A Root of the Problem?

A few days ago, I was reading through the recent posts on notalwaysright.com, a website dedicated to insensitive, thoughtless, and just plain stupid things customers do and say. I ran across this post: You Say Tomato, I Say Epinephrine. And I think it solidified one of my theories on why people who haven't actually experienced life-threatening food allergies often downplay or dismiss them.

I found myself wanting to yell at the person who submitted this post, because they clearly didn't fully understand their actions.

I have seen other people do this too; they don't like a food, so they say they're allergic to make sure a restaurant, host, or caregiver doesn't give them any. This person even exaggerated further, stating that it was a severe allergy!

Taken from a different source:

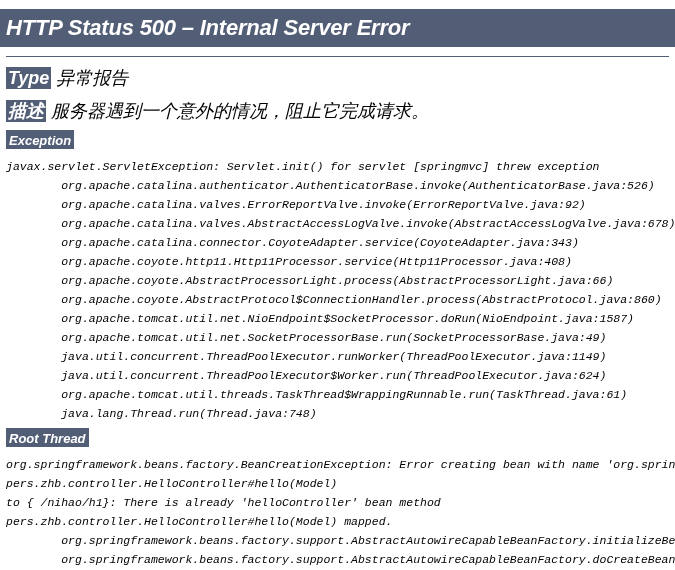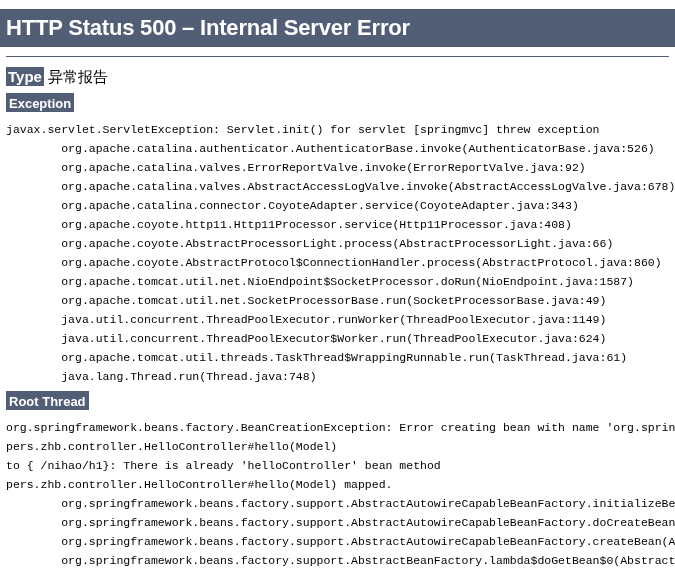"HTTP Status 500 – Internal" .page { font-style: none -> italic }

And then went on to order a side item that contained the "allergic" ingredient, planning to eat it without consequence.

First, this person made extra work for the kitchen. Instead of simply leaving tomato off the sandwich, they needed to ensure that the grill, utensils, etc had all been completely cleaned and that their meal was kept a safe distance from any other tomato products in the kitchen. They may have needed to modify the recipe - ingredients hide in places you don't always expect or notice them.

This is why I am always so careful to be completely honest: I have life threatening allergies to peanuts and tree nuts. I have mild to moderate allergies to shellfish, goat milk, and red grape. I have intolerances to lactose and tuna. I am vegetarian. And I really dislike olives, probably as much as this person dislikes raw tomato. Good chefs understand this. They take every precaution with the allergies, and are careful with the intolerances. They cook on a vegetarian dedicated, or cleaned grill. They occasionally make mistakes with the olives, but olives won't actually make me sick or kill me. I appreciate the extra work they do to ensure my safety.

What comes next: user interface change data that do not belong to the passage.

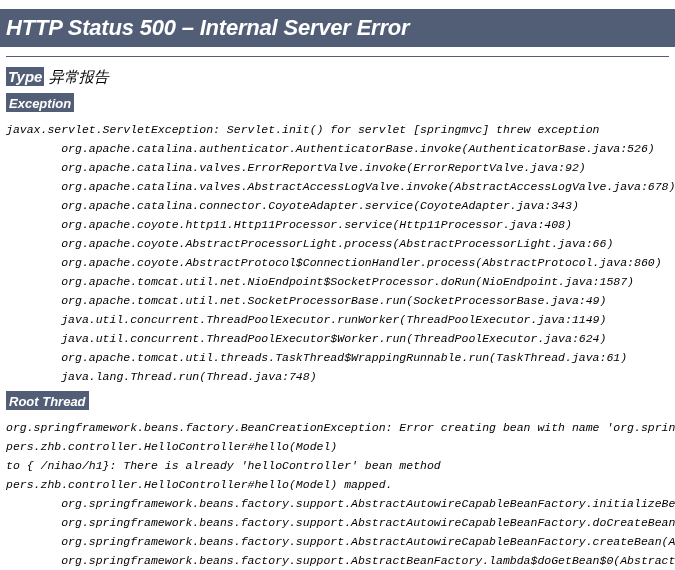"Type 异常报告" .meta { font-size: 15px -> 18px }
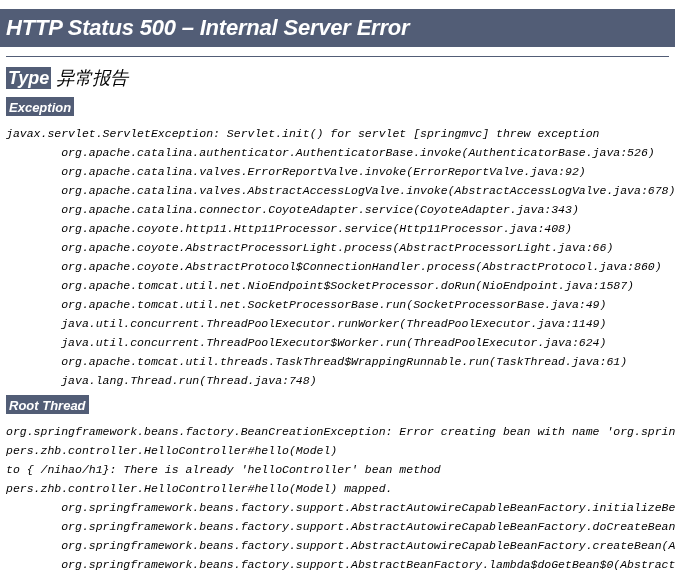"描述 服务器遇到一个意外的情况，阻止它完成请求。" p.meta { html: none -> <p> <span>描述</span> <span>服务器遇到一个意外的情况，阻止它完成请求。</span> </p> }
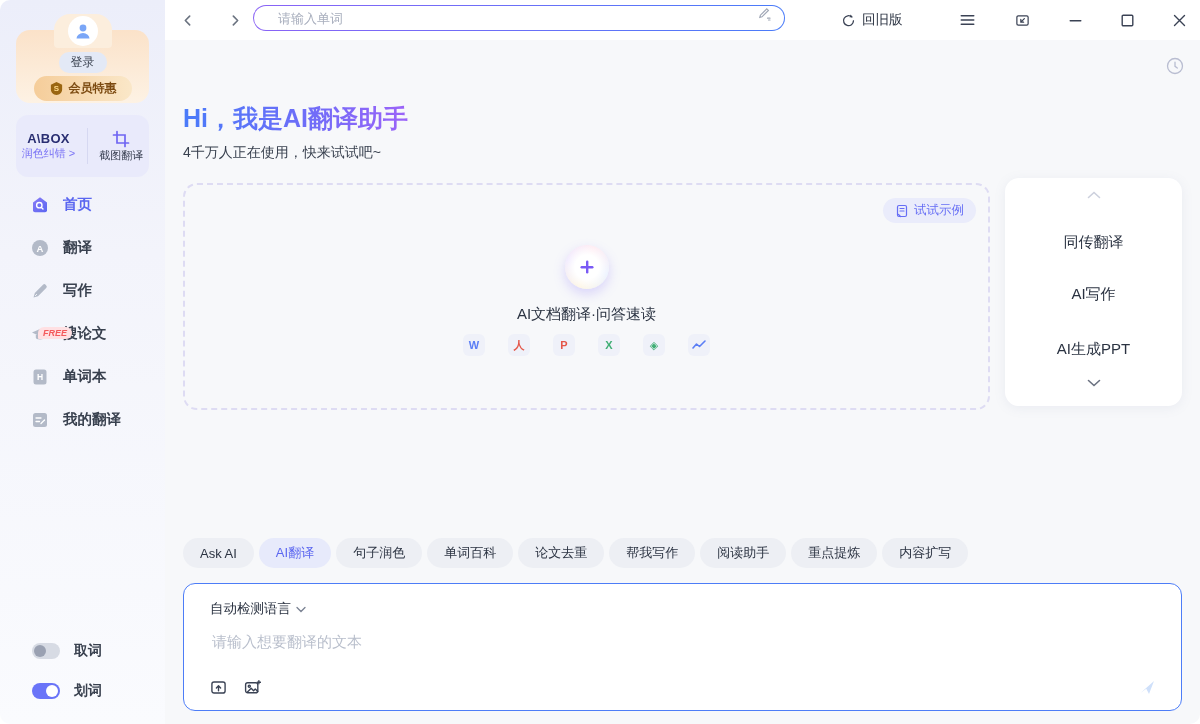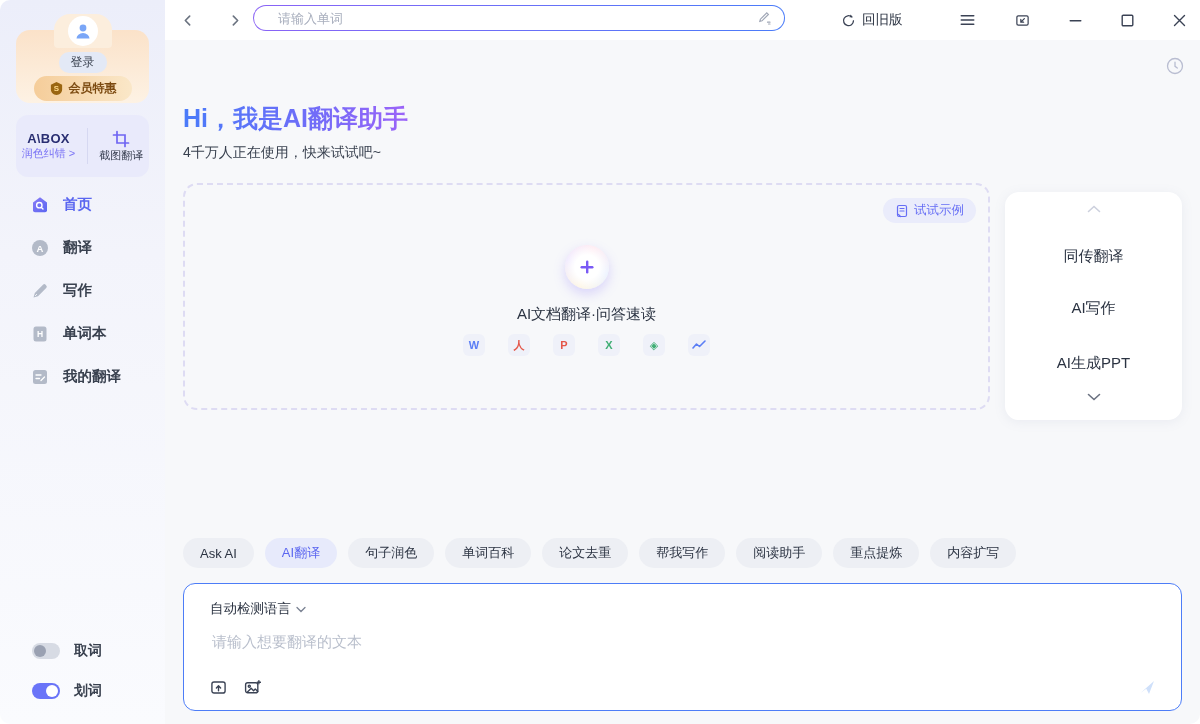"请输入单词" .search-pill { align-items: center -> none }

But my main concern is that people who don't understand allergies observe people like this. And I have to wonder if they think this is what's happening when I list my legitimate food allergies.

I have had people try to tell me I'm exaggerating, or just being picky. I have had people tell me to eat around the allergen, or "pick it out," not understanding that just touching the nut could give me a life-threatening anaphylactic reaction.

If we want people to better understand the severity of food allergies, we need to represent them appropriately. Please don't say you're allergic to something if you're not, especially if you are going to disprove yourself within minutes. Be honest, tell them you just don't like it. Chances are, they'll get it right. If they make a mistake, be forgiving, at least it wasn't something that could have actually hurt you. If you do have a true allergy, make it clear, people like this are out there.